[DATA IN THIS EXERCISE — start]

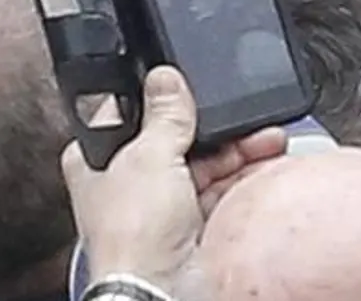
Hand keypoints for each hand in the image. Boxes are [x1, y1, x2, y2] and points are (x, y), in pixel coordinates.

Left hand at [61, 67, 285, 295]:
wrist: (161, 292)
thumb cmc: (131, 234)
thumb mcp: (149, 155)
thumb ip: (164, 114)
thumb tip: (165, 79)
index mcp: (96, 162)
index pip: (130, 118)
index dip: (160, 104)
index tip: (188, 90)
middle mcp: (126, 185)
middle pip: (172, 142)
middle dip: (209, 129)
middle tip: (238, 112)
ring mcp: (160, 209)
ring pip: (201, 167)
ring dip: (235, 151)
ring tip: (265, 136)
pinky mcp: (190, 228)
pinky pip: (219, 193)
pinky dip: (242, 179)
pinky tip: (262, 162)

[DATA IN THIS EXERCISE — finish]

Your task is to find every line above containing the word "thumb" and copy it.

◆ ANSWER ◆
thumb cmc: (131, 234)
thumb mcp: (149, 155)
thumb ip: (164, 114)
thumb tip: (165, 79)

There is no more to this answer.